What a great day, in the Trad Calendar for England! But these two martyrdoms seem to me in many ways to signal the cultural end of the Faith S Augustine had brought from Rome to Canterbury.
John and Thomas, I think, were two of the commonest names in late Mediaeval England. S John's popularity may relate to the Wool trade (Ecce Agnus Dei ...) and was certainly helped by the massively powerful Merchant Tailors' Company, whose patron he was.
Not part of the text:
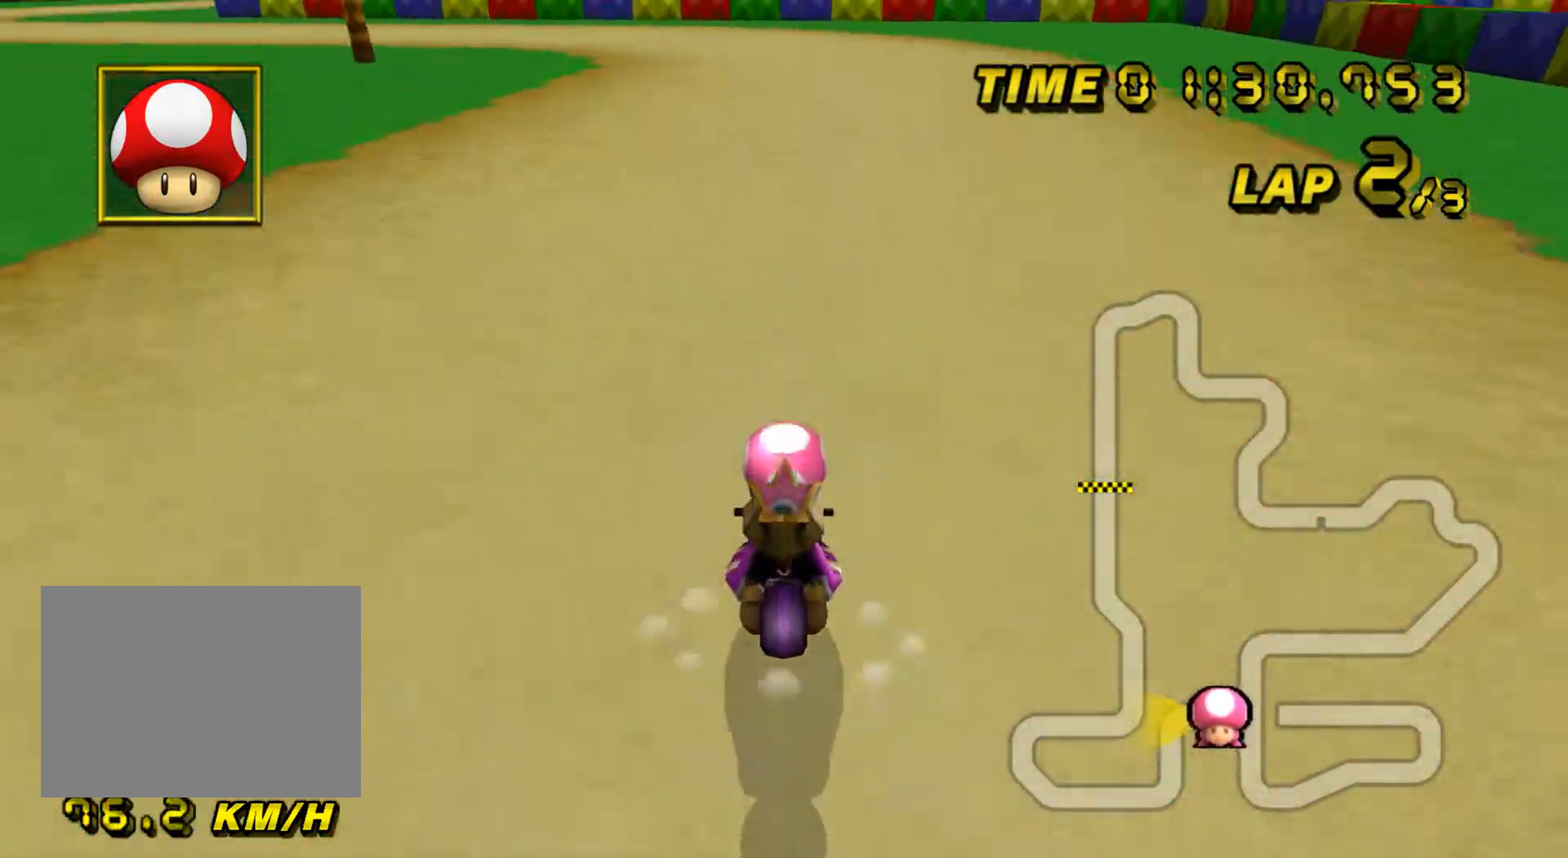
{"buttons": ["A"], "left_stick": "center", "events": [[16, "DPAD_UP", "down"], [33, "DPAD_UP", "up"], [33, "left_stick", "down"], [100, "DPAD_DOWN", "down"], [100, "left_stick", "up"], [116, "DPAD_DOWN", "up"], [166, "DPAD_UP", "down"], [183, "DPAD_UP", "up"], [333, "left_stick", "center"]]}
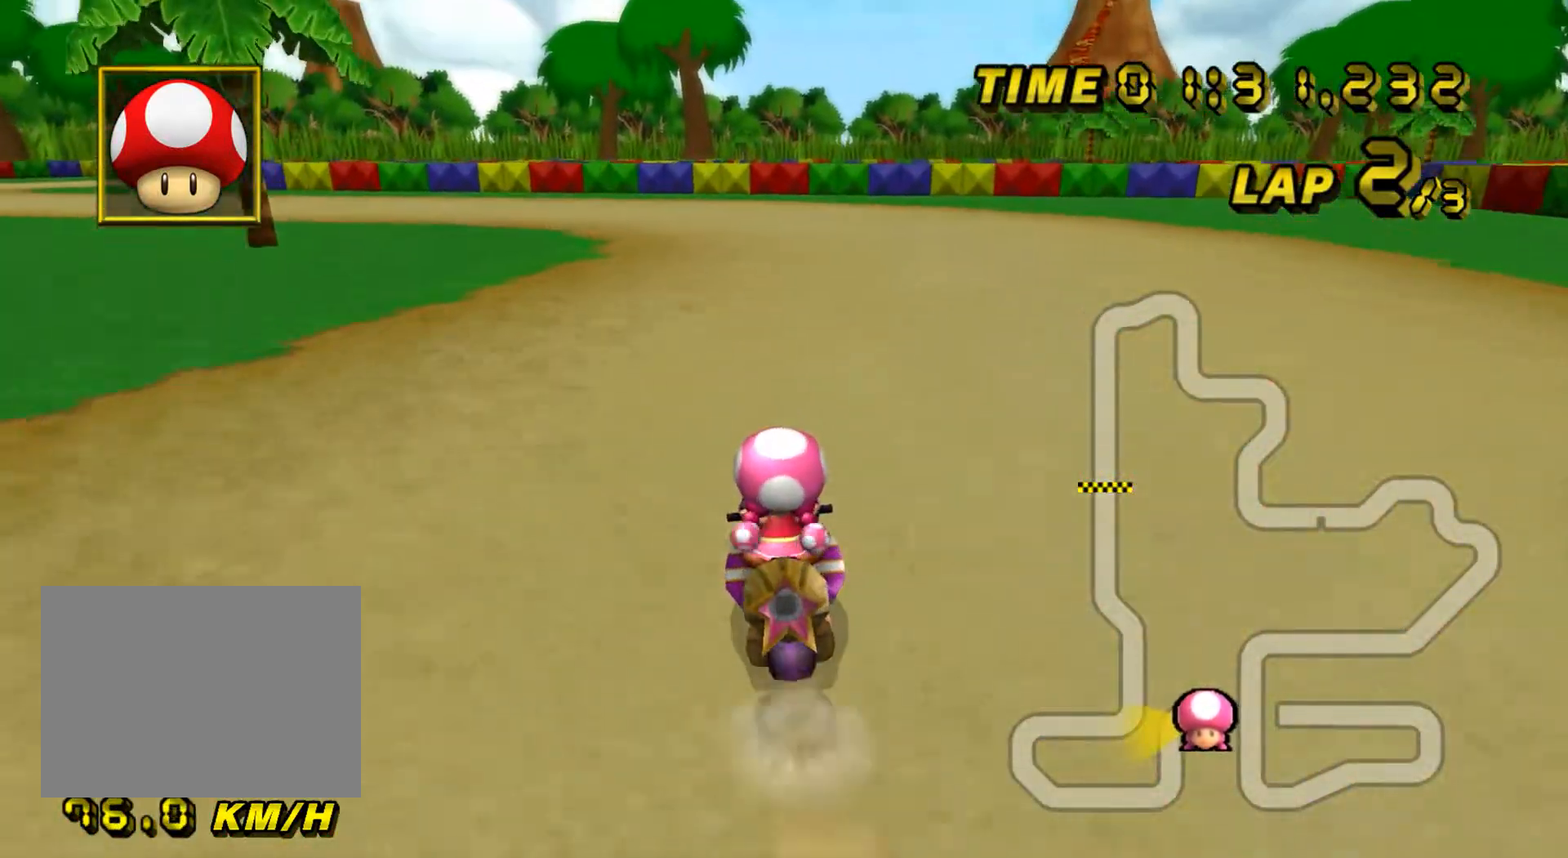
{"buttons": ["A", "R1"], "left_stick": "left", "events": [[184, "left_stick", "left"], [201, "R1", "down"]]}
'Thomas' reflects, surely, the cult of our Blissful Martyr. 'Becket' may have been a word for the Cornish Chough ... which would be why Cardinal Thomas Wolsey put a couple onto his (very Tudorly messy) shield. He turned out to have nailed his colours to a very dangerous mast!
May Ss John and Thomas pray for the Holy Father, that he may regain physical health, and may resume the Petrine Ministry of safeguarding the Faith handed down through the Apostles, the Deposit of Faith.
I must say that I have yet to hear of a good reason why the names of two of the Evangelists, Matthew and John, proved so popular in English nomenclature from the middle ages through to today whilst the other two, Mark and Luke, were vanishingly scarce from at least the Reformation (but actually even before) until the middle of the 20th c. Elucidation welcomed.